# Written task:
Please reproduce exactly, and only, the line containing "Lastaufnahmen für Mobillifte" and every line after it to the end of the records below, leaving out all pictures.

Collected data
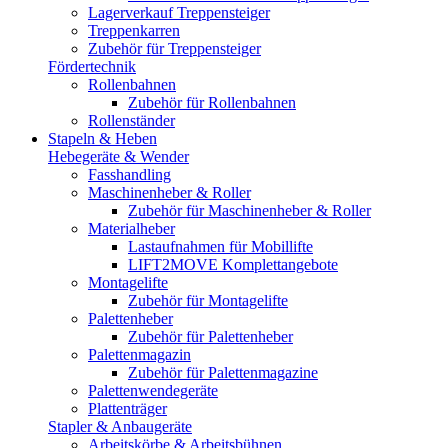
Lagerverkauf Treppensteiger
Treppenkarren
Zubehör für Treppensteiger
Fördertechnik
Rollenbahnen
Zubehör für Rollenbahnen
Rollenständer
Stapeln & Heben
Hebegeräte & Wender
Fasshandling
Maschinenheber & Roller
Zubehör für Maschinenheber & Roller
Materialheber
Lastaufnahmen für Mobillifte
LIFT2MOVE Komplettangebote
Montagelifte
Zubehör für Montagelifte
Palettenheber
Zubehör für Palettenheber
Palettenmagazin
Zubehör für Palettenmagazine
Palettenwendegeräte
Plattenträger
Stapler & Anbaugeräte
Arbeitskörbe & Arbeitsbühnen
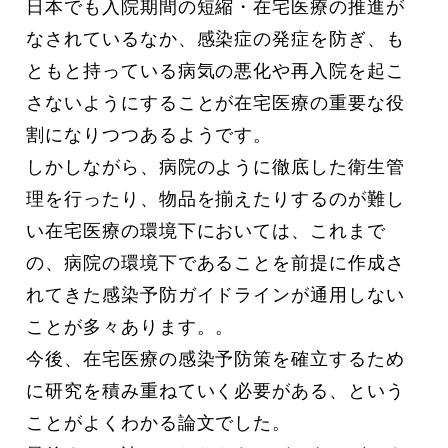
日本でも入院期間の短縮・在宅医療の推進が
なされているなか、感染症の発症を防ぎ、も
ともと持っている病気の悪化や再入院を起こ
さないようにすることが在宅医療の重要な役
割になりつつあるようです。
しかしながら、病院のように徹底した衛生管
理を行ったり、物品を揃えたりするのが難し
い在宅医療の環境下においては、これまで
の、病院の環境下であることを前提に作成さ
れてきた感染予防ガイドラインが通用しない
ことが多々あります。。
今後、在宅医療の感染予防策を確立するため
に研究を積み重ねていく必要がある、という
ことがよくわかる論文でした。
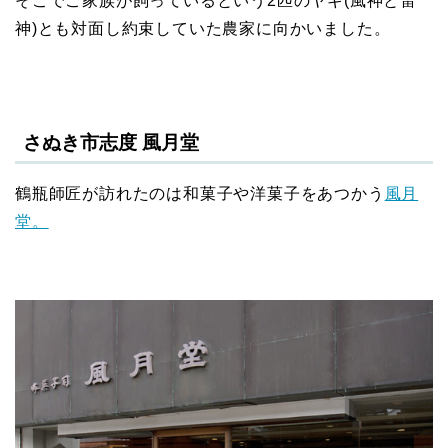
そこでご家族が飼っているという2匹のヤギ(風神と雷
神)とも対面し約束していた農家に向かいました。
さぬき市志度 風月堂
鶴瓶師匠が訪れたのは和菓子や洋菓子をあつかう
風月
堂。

# Exercise output:
Lastaufnahmen für Mobillifte
LIFT2MOVE Komplettangebote
Montagelifte
Zubehör für Montagelifte
Palettenheber
Zubehör für Palettenheber
Palettenmagazin
Zubehör für Palettenmagazine
Palettenwendegeräte
Plattenträger
Stapler & Anbaugeräte
Arbeitskörbe & Arbeitsbühnen
日本でも入院期間の短縮・在宅医療の推進が
なされているなか、感染症の発症を防ぎ、も
ともと持っている病気の悪化や再入院を起こ
さないようにすることが在宅医療の重要な役
割になりつつあるようです。
しかしながら、病院のように徹底した衛生管
理を行ったり、物品を揃えたりするのが難し
い在宅医療の環境下においては、これまで
の、病院の環境下であることを前提に作成さ
れてきた感染予防ガイドラインが通用しない
ことが多々あります。。
今後、在宅医療の感染予防策を確立するため
に研究を積み重ねていく必要がある、という
ことがよくわかる論文でした。
そこでご家族が飼っているという2匹のヤギ(風神と雷
神)とも対面し約束していた農家に向かいました。
さぬき市志度 風月堂
鶴瓶師匠が訪れたのは和菓子や洋菓子をあつかう
風月
堂。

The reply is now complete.